Here's what you need to configure to stop your cluster from becoming someone else's crypto mining rig. Skip this stuff and you'll be explaining to your boss why the morning production standup got interrupted by weird CPU usage bills.
Workload Identity: Stop Putting Secrets in Your Containers
Service account JSON keys are how most people fuck up K8s security. Someone always commits them to Git, stores them in ConfigMaps, or leaves them in container images. Had our staging cluster compromised because someone left keys in a public Docker image - honestly still not sure exactly how they found it. Could've been automated scanning, could've been dumb luck, could've been some asshole manually browsing Docker Hub. Took us like 3 days to even figure out that's how they got in. Maybe 4 days. Felt like a week.
Why This Matters (A Lot)
Service account keys don't rotate and they don't expire. Once they leak - and they will leak - attackers have access to your Google Cloud resources until you manually revoke them. Had to learn this the hard way when our service account key ended up in a Slack thread during debugging. That was a fun weekend.
Workload Identity lets pods authenticate without storing any credentials. The tokens expire automatically and rotate themselves, which is way better than hoping nobody commits secrets to Git.

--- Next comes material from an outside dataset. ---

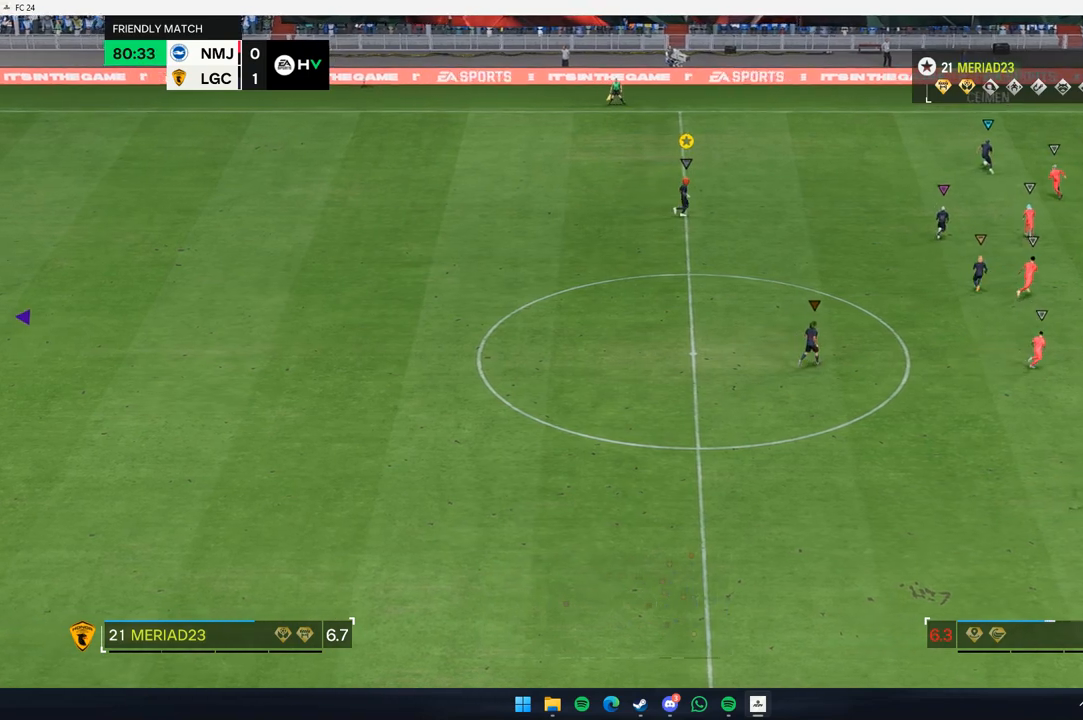
{"buttons": [], "left_stick": "left", "events": [[267, "left_stick", "left"]]}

Google finally started pushing Workload Identity harder after enough people got burned by service account key leaks. Took them long enough to admit it was a problem.
Setup That Actually Works
1. Enable Workload Identity (This Will Break Things First)

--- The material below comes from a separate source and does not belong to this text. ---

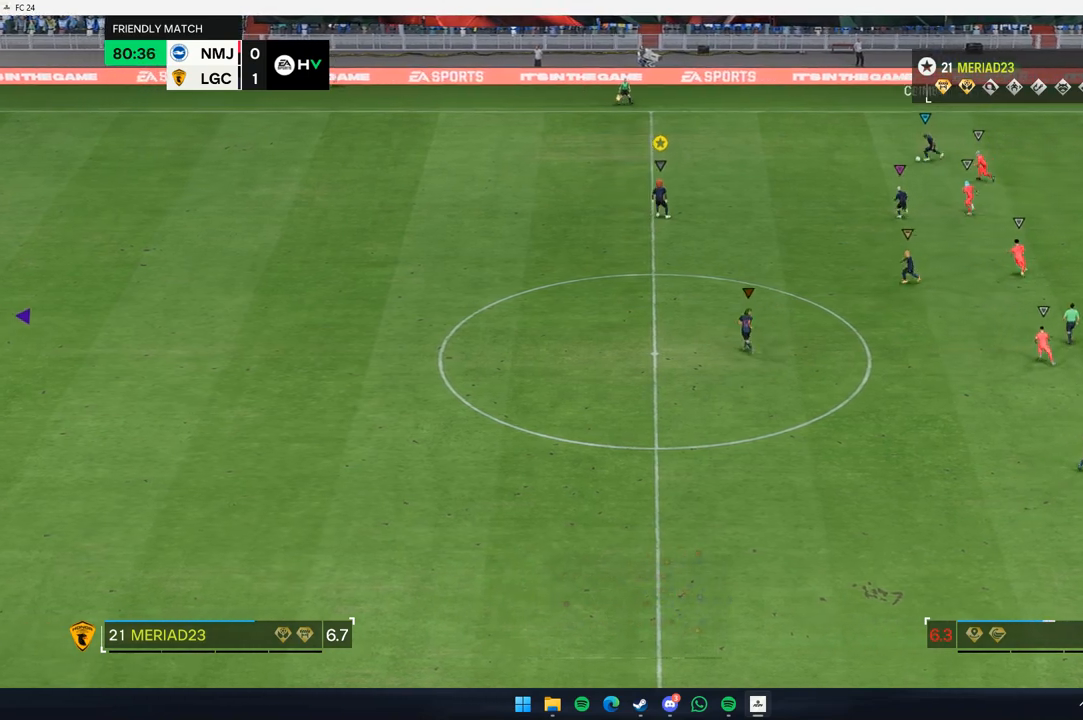
{"buttons": [], "left_stick": "left", "events": []}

For existing clusters (expect 5-10 minutes of downtime):
gcloud container clusters update production-cluster \
--location=us-central1 \
--workload-pool=PROJECT_ID.svc.id.goog
Warning: This restarts all nodes. Do it during your maintenance window or your pods get killed mid-request and your users start filing angry tickets. Our 20-node cluster took forever - couple nodes just got stuck with UpgradeInProgress
status and never finished. Had to manually delete them with gcloud compute instances delete node-xyz --zone=us-central1-a
. Probably took like 90 minutes total instead of the promised 15. Maybe longer, wasn't exactly timing it while I was panicking and getting Slack messages about the API being down.

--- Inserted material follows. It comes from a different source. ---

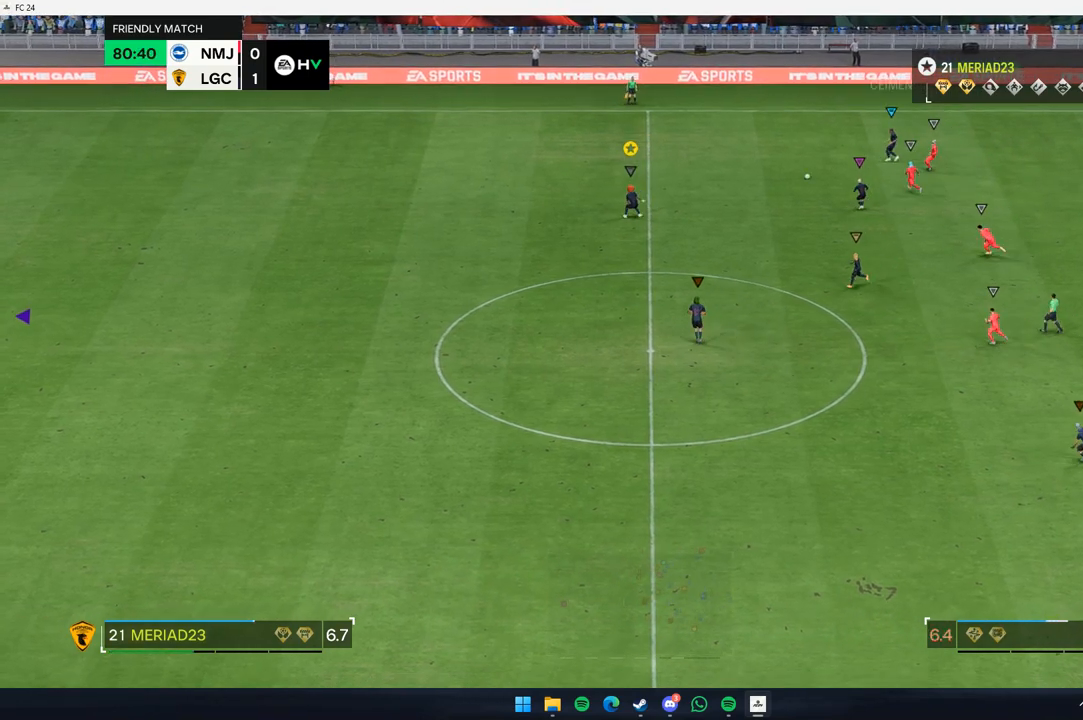
{"buttons": [], "left_stick": "left", "events": []}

For new clusters (much less painful):
gcloud container clusters create secure-cluster \
--location=us-central1 \
--workload-pool=PROJECT_ID.svc.id.goog \
--enable-shielded-nodes
2. Connect the Accounts (Get This Wrong and Nothing Works)
This is where most people fuck up. The binding syntax is picky and if you get it wrong, your pods just hang forever trying to authenticate:
## Create Google Cloud IAM service account
gcloud iam service-accounts create gke-workload-sa \
--display-name=\"GKE Workload Service Account\"
## Create Kubernetes service account in the right namespace
kubectl create serviceaccount webapp-ksa --namespace=production
## Bind them together (this is the magic sauce)
gcloud iam service-accounts add-iam-policy-binding \
--role roles/iam.workloadIdentityUser \
--member \"serviceAccount:PROJECT_ID.svc.id.goog[production/webapp-ksa]\" \
gke-workload-sa@PROJECT_ID.iam.gserviceaccount.com
## Add the annotation (miss this and you get mystery failures)
kubectl annotate serviceaccount webapp-ksa \
--namespace production \
iam.gke.io/gcp-service-account=gke-workload-sa@PROJECT_ID.iam.gserviceaccount.com
Common gotcha: That PROJECT_ID.svc.id.goog[namespace/service-account]
syntax is picky as hell. Mistyped the namespace once (prodcution
instead of production
- fucking autocorrect) and spent half a day figuring out why pods just hung at startup with gke-metadata-server: PERMISSION_DENIED: Unable to authenticate to Google Cloud
. kubectl logs showed nothing useful - had to dig into the audit logs with gcloud logging read
to see the actual IAM_PERMISSION_DENIED
errors. Pretty sure it was the syntax, but honestly could've been three different things wrong at once. Cost us like 4 hours of downtime while I debugged it.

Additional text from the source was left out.